# 2003 hemi 2500 overheating?



## jmckee2 (Nov 1, 2008)

Have not plowed with truck yet, just bought truck (03 reg. cab 2500 hemi) and set it up with the western 8' pro plus and yesterday overheated on highway going 60 mph with plow on. Fluid was everywhere and I thought I blew a hose or hole in radiator and all I saw was the radiator cap was loose feeling, I believe it released the fluid because the temp. was so high? I let things cool down and replaced fluid and drove slower to where I was going and was ok, but still getting hot. Any advice on what I can do? I was reading about trying to drive slower with blade as low as possible or try a airfoil possibly. I thought I had a bad thermostat until I starting reading other people's issues. Anyone ever try running a colder thermostat, I remember running on of those on a Mustang GT long time ago? Thanks for some suggestions.


----------



## JDiepstra (Sep 15, 2008)

The trucks get hot driving at high speed. It's not uncommon. What temps were you seeing?


----------



## jmckee2 (Nov 1, 2008)

I wasn't watching it, but it just blew and steam was going everywhere and I pulled over asap, let cool, added coolant and then kept going and it was getting close to red line again.


----------



## jmckee2 (Nov 1, 2008)

I already thinking of making my own airfoil or looking into a cooler tstat if possible.


----------



## JDiepstra (Sep 15, 2008)

My Dodge is a diesel so not quite the same, but is it possible that the hose that goes from the radiator to the overflow tank blew off? These hoses are known to not be secured well!


----------



## jmckee2 (Nov 1, 2008)

Yeah, that hose was still attached as well as all the others and only thing I noticed was the radiator cap not in the locked position which I believe where all the fluid came from.


----------



## NBI Lawn (Oct 15, 2007)

Not going to lie, I hate these posts. I bet there are a dozen per week. It over heated with the blade on...hmm... strange.... plow wasnt in the sweet spot. Keep an eye on the temp gauge next time and adjust plow as needed. It would happen to everyone if they drove with the plow in the "wrong" position.


----------



## jmckee2 (Nov 1, 2008)

It seems the only "right position" for me might be OFF! What is your right position NBI?


----------



## NBI Lawn (Oct 15, 2007)

jmckee2;647258 said:


> It seems the only "right position" for me might be OFF! What is your right position NBI?

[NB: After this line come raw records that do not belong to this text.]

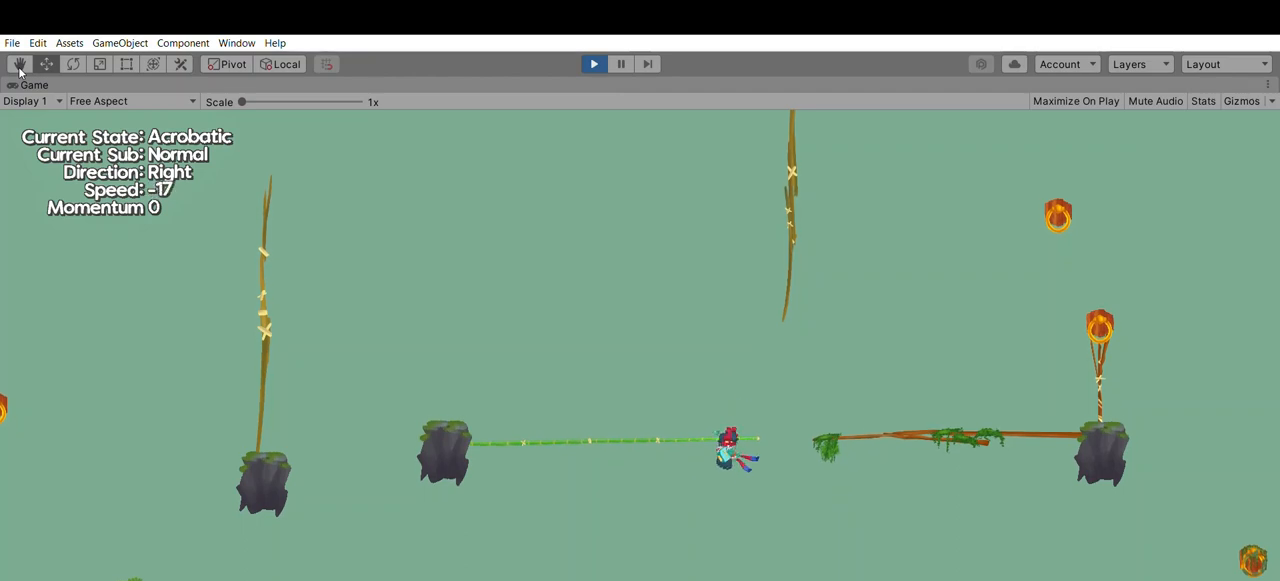
{"buttons": [], "left_stick": "down", "events": []}
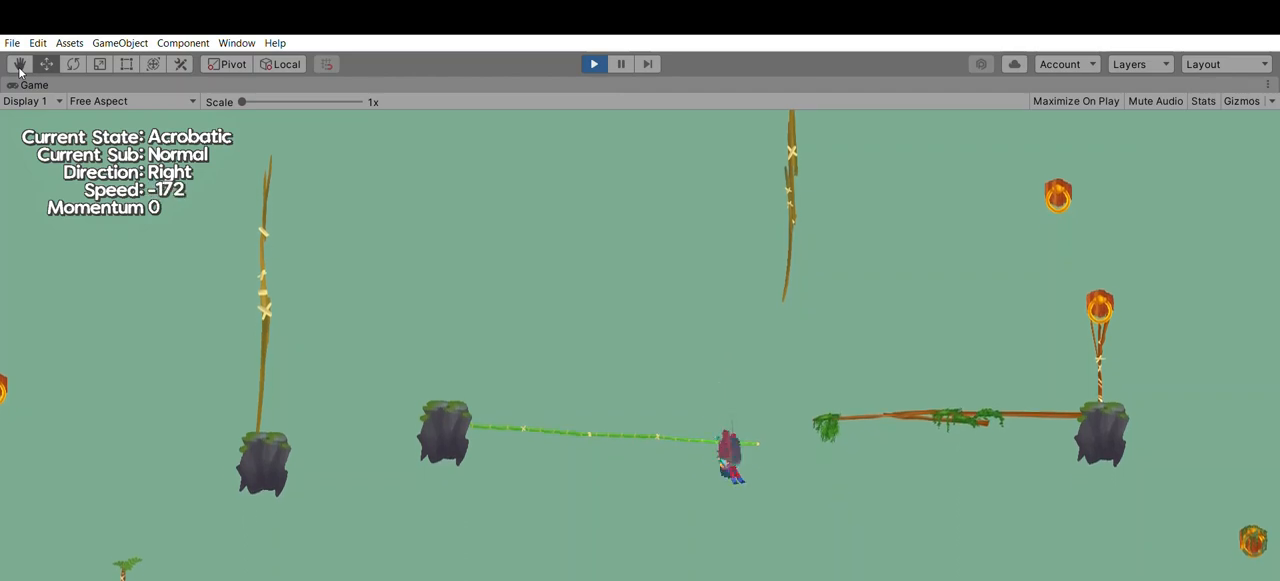
{"buttons": [], "left_stick": "down", "events": []}
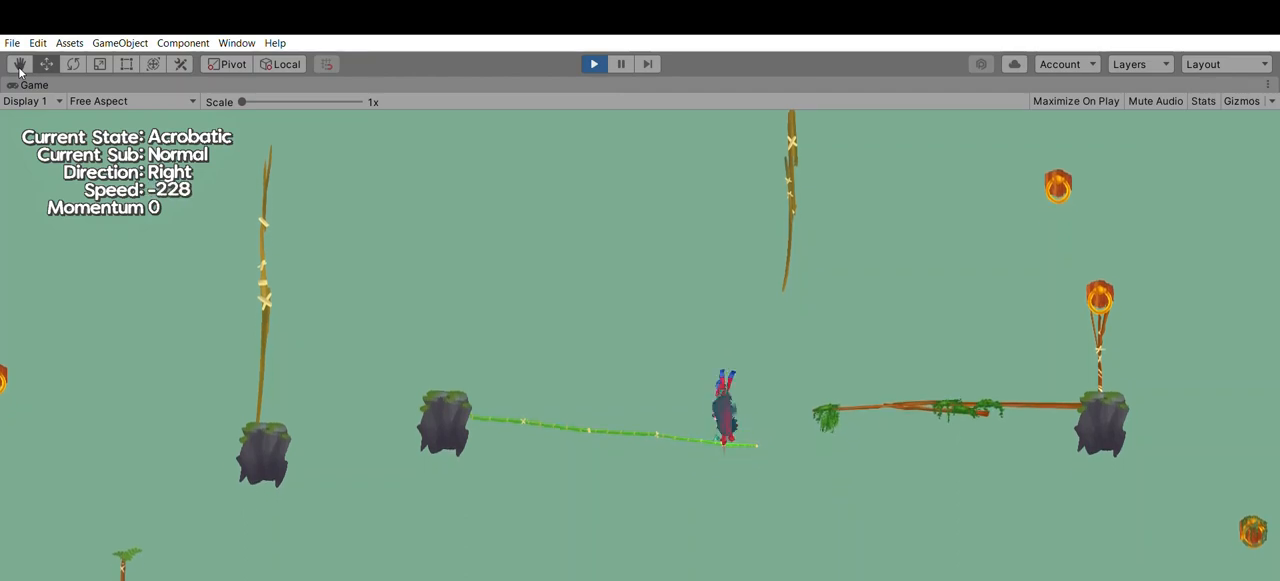
{"buttons": [], "left_stick": "down", "events": []}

I have a Cummins and a Hiniker so it will be different for me. Try it like 4 inches of the ground in the straight and angled positions. If that doesnt work try it all the way up, some trucks like the air to come under the plow. Like I said play with the plow and find out were your truck likes it, dont just let it get hot.

When I am driving I can move the plow and watch the temp gauge move up, down...whatever


----------



## Grn Mtn (Sep 21, 2004)

my 04 ram 2500 never overheated with my 8' fisher HD, I even drove on the thruway to buffalo for a plowsite meet and it didn't overheat. when highway driving i would usually have it straight and low, but the majority of the time i would have it high and angled up to the right. I would use my trucks outside temp guage as a guide, since its located under the hood it would let you know if the engine block was heating up. typically the truck would run 15*ish warmer than outside air and if the blade blocked too much it would climb to say 80 or 90*, make an adjustment and about a minute later the temp would fall to say 40 or 50* with the reall outside temp being 30*ish. not sure if that helps.


----------



## jmckee2 (Nov 1, 2008)

I will give it a shot. thanks nbi


----------



## stillen (Dec 7, 2003)

my 05 dodge hemi QC would over heat if i had the blade straight , i have to angle it.......... 

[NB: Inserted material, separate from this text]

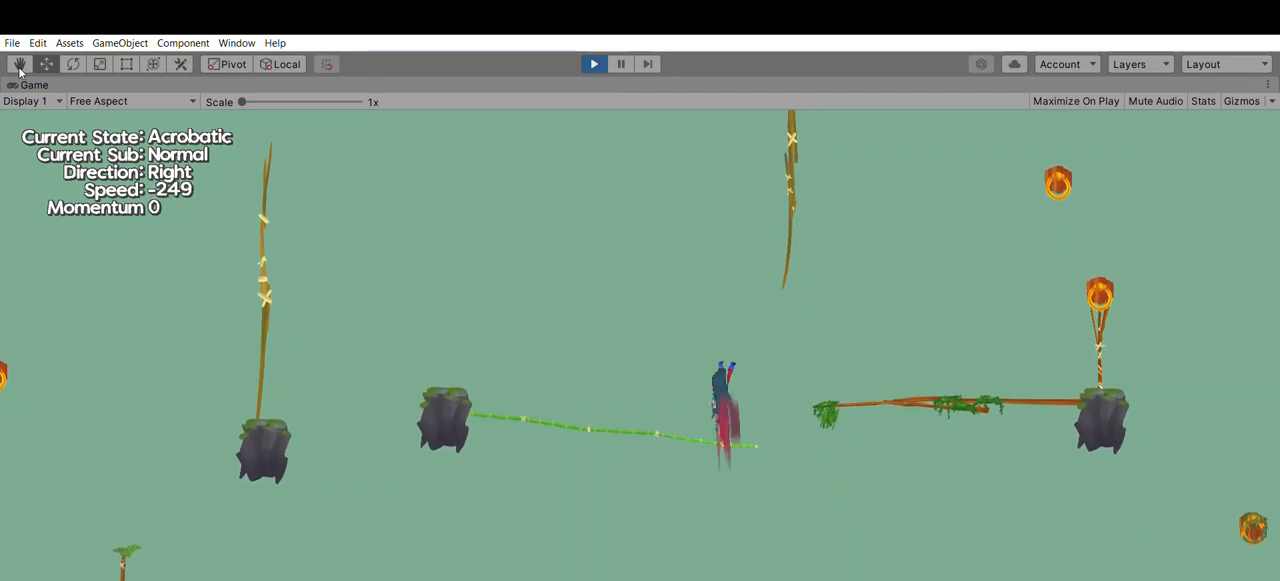
{"buttons": [], "left_stick": "up", "events": [[167, "left_stick", "center"], [300, "left_stick", "up"]]}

A good measure would be if you have the outside temp gauge on your vehicle like mine. My outside temp sensor is right behind the plow and would get NO air if i have the plow positioned wrong when transporting. The temp would spike to 125+ if the air wasnt reaching that sensor, remember this is NOT engine this is the OT. If my OT gauge is getting a good reading than i know for my truck my radiator is being cooled off..... Ive done 55-65 down the highway no proablem with no overheating..... 

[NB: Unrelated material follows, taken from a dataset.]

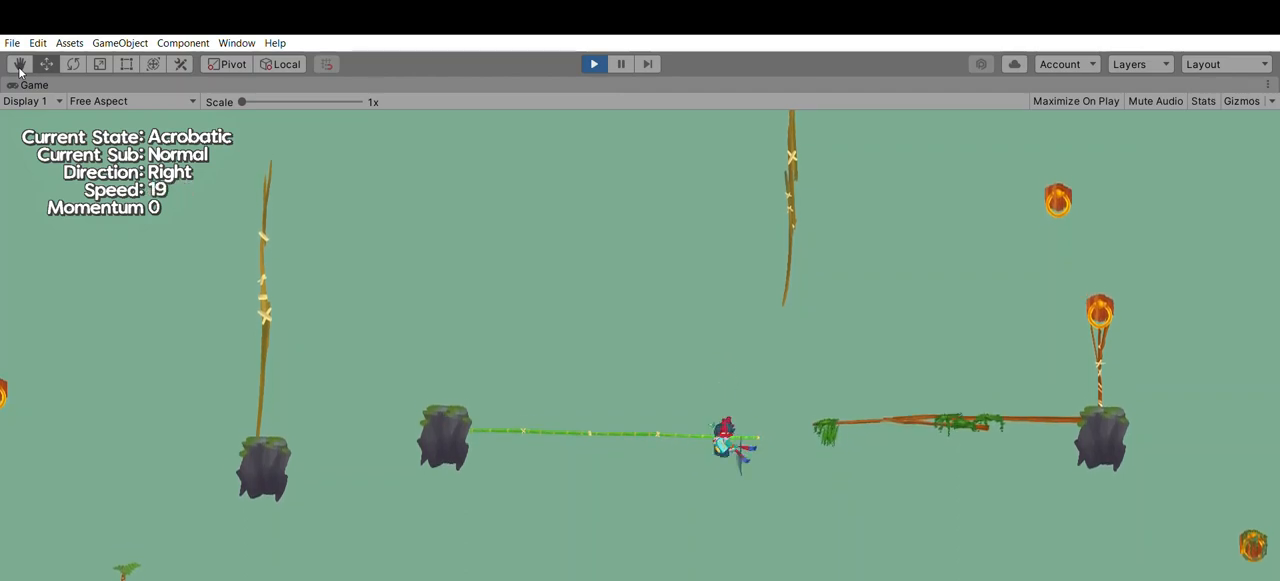
{"buttons": [], "left_stick": "up", "events": []}
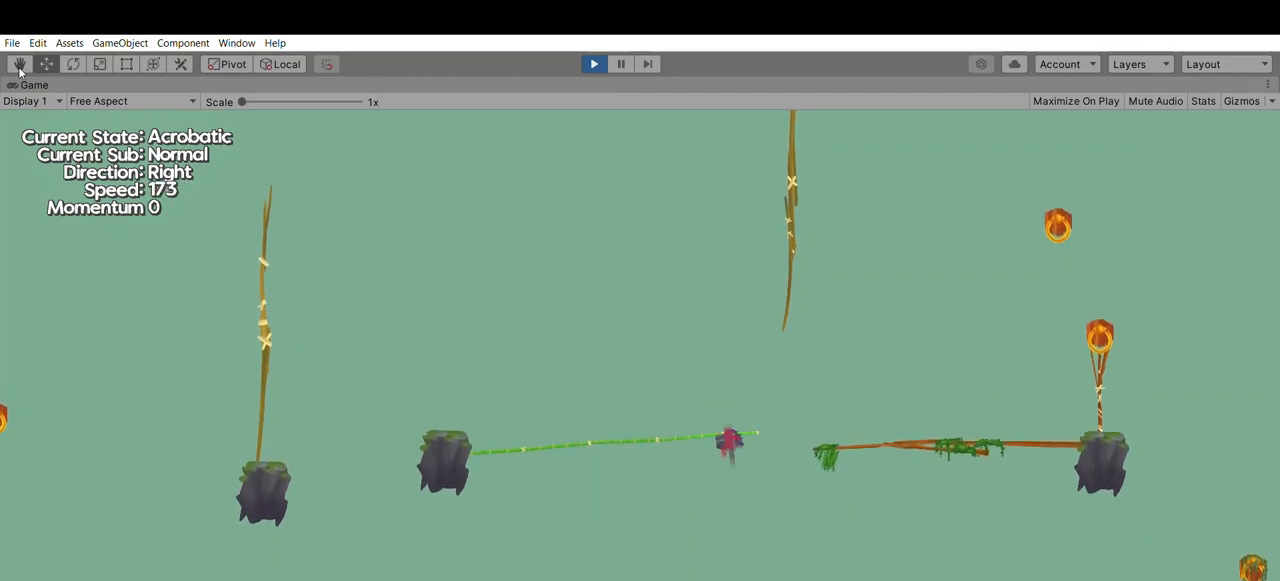
{"buttons": [], "left_stick": "up", "events": []}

mines a fisher 8 foot HD straight


----------



## DAFFMOBILEWASH (Dec 9, 2006)

Don't neglect the rad. Run over to the coin op car wash and blast it. Often the rad is riddled with bug bebris and other stuff restricting the air flow. Also look into a heavy duty clutch for the cooling fan.


----------



## jmckee2 (Nov 1, 2008)

Thanks for all the replies even though this has been discussed before. I will most likely give all these a try.


----------



## Lifted4x4Astro (May 10, 2008)

My 03 Hemi 2500 doesn't seem to even care if the plow is on as far as engine temps. I bought the plow last spring and when I picked it I ran 70 mph on the way home and the engine temp rose slightly but only to mid way point (no numbers on an 03 dash). I have been running with it for the last few days and also going upwards of 65 mph and the temp stays right at the normal running position. My truck is not equipped with the plow prep package either as I bought it used and ran the build sheet. I did notice the outside air temp would rise around 15 to 20 degrees once I started driving. I thought it was weird at first.


----------



## NBI Lawn (Oct 15, 2007)

Lifted4x4Astro;648280 said:


> My 03 Hemi 2500 doesn't seem to even care if the plow is on as far as engine temps. I bought the plow last spring and when I picked it I ran 70 mph on the way home and the engine temp rose slightly but only to mid way point (no numbers on an 03 dash). I have been running with it for the last few days and also going upwards of 65 mph and the temp stays right at the normal running position. My truck is not equipped with the plow prep package either as I bought it used and ran the build sheet. I did notice the outside air temp would rise around 15 to 20 degrees once I started driving. I thought it was weird at first.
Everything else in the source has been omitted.